How can I draw the graph of |xy| <=0
Why in the world would you post that?
$\displaystyle \{(x,y) : x = 0 \vee y = 0\}$ is the graph in $\displaystyle \mathbb{R}^2$
This is the union of the $\displaystyle x\text{-axis}~\&~y\text{-axis}~.$
$\displaystyle \{(x,y,z) : x = 0 \vee y = 0\}$ is the graph in $\displaystyle \mathbb{R}^3$
This is the union of the $\displaystyle xz\text{-plane}~\&~yz\text{-plane}~.$
There were two correct replies posted. Are you saying that both Prof Halls and I are mistaken?

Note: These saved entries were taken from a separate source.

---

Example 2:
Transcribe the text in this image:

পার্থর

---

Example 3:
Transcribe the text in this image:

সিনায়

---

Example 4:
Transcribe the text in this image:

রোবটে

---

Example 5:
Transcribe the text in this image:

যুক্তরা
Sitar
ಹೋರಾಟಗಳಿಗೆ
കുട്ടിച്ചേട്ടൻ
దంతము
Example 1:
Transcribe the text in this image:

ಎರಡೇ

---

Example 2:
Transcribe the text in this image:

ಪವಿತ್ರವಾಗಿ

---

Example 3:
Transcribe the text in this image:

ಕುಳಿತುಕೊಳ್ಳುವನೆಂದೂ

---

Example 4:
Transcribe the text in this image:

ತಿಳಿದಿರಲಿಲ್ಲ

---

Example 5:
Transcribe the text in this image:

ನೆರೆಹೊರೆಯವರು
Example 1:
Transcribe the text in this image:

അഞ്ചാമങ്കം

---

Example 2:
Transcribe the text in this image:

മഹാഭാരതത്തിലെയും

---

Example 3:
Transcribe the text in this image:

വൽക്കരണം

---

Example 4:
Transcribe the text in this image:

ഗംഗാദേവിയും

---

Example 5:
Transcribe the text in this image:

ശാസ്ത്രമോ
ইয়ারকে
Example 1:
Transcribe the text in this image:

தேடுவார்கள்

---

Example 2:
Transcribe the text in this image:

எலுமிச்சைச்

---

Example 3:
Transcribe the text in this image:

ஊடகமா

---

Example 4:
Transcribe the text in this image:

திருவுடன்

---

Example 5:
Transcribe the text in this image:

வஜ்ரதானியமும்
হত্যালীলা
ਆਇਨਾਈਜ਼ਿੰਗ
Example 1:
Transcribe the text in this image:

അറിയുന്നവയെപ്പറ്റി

You are the one who is "blabla"ing. You seem to have misread the question. The original question was about graphing $\displaystyle |xy|\le 0$, the set of points (x, y) such that xy is either negative or zero. Yes, |xy| is never negative but it is 0. The graph is the two axes- the x- axis on which y= 0 so |xy|= |x(0)|= 0 and the y-axis on which x= 0 so |xy|= |(0)y|= 0.

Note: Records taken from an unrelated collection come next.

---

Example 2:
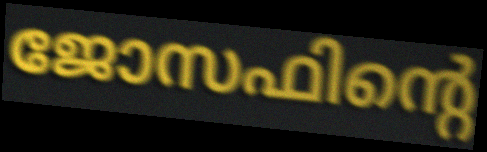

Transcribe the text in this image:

ജോസഫിന്റെ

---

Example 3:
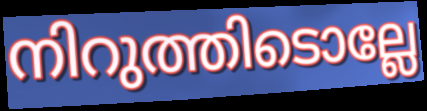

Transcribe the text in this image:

നിറുത്തിടൊല്ലേ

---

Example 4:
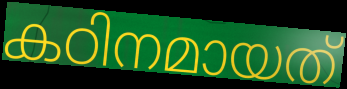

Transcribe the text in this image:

കഠിനമായത്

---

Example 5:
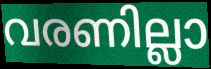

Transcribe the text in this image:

വരണില്ലാ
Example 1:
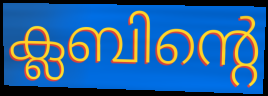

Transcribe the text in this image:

ക്ലബിന്റെ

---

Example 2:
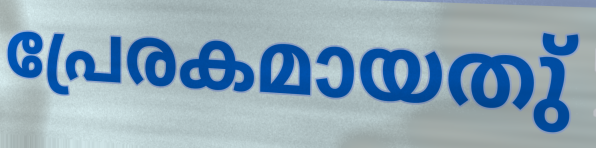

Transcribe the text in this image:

പ്രേരകമായതു്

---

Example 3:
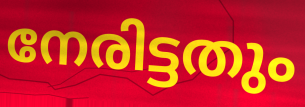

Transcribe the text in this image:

നേരിട്ടതും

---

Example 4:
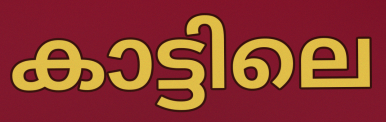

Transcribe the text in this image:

കാട്ടിലെ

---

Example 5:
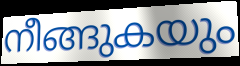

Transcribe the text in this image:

നീങ്ങുകയും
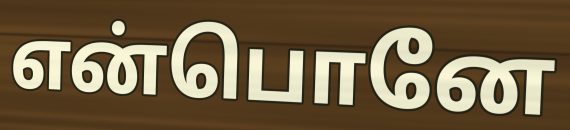
என்பொனே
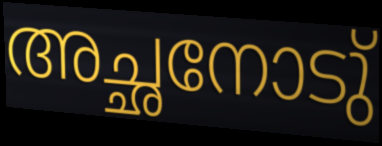
അച്ഛനോടു്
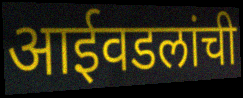
आईवडलांची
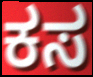
ಕಸ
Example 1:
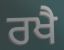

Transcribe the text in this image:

ਰਖੈ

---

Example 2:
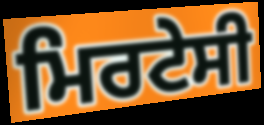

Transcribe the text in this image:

ਮਿਰਟੇਸੀ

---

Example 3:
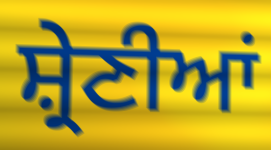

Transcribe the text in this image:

ਸ਼੍ਰੇਣੀਆਂ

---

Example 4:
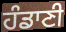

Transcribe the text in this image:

ਹੰਡਾਣੀ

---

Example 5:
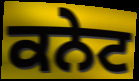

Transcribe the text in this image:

ਕਨੇਟ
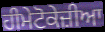
ਹੀਮੇਟੋਕੇਜ਼ੀਆ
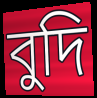
বুদি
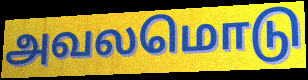
அவலமொடு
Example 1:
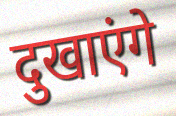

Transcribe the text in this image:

दुखाएंगे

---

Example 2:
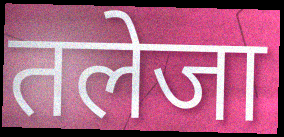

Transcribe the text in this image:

तलेजा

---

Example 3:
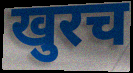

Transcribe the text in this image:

खुरच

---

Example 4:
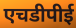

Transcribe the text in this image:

एचडीपीई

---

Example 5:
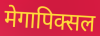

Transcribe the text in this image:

मेगापिक्सल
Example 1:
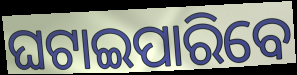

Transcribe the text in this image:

ଘଟାଇପାରିବେ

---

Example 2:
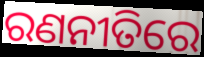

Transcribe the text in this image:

ରଣନୀତିରେ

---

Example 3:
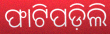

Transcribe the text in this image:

ଫାଟିପଡ଼ିଲି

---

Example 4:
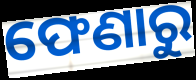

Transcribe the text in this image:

ଫେଣାରୁ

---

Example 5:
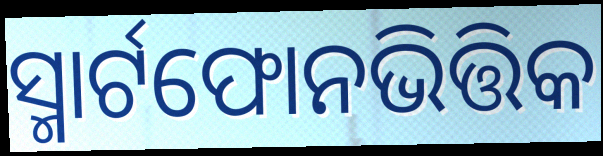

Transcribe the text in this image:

ସ୍ମାର୍ଟଫୋନଭିତ୍ତିକ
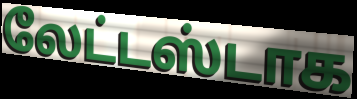
லேட்டஸ்டாக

Yes, |xy| is never negative but it is 0.......which implies x=0 and y=0..................I agree.....
do not use the < 0 it is wrong............................................. ......

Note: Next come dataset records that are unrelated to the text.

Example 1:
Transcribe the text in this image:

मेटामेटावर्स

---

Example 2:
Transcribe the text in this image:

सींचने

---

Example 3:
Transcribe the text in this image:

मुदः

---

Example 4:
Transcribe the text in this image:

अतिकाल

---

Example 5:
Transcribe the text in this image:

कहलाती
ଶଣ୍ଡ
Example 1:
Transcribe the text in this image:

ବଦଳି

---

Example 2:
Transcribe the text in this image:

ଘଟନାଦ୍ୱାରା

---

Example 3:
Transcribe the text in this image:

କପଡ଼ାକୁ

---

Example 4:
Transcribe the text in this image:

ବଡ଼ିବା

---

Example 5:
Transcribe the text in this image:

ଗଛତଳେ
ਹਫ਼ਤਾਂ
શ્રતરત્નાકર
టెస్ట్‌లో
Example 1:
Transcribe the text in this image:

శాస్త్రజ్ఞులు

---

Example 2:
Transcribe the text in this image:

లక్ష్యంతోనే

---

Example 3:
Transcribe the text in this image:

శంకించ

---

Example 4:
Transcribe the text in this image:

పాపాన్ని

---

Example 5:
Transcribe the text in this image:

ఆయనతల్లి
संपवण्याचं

and be more polite......after all we just exchange here views and ideas....and if we disagree in some issues this is just another expression of the plurality of Mathematics...
Again, why would any mathematically literate person write that?
Now that is being as polite as this situation calls for.
Did you miss read the OP?
The OP was $\displaystyle |xy|\le 0$ not $\displaystyle |xy|<0$.
If it had been the latter, then we all would agree that no nonempty graph exists.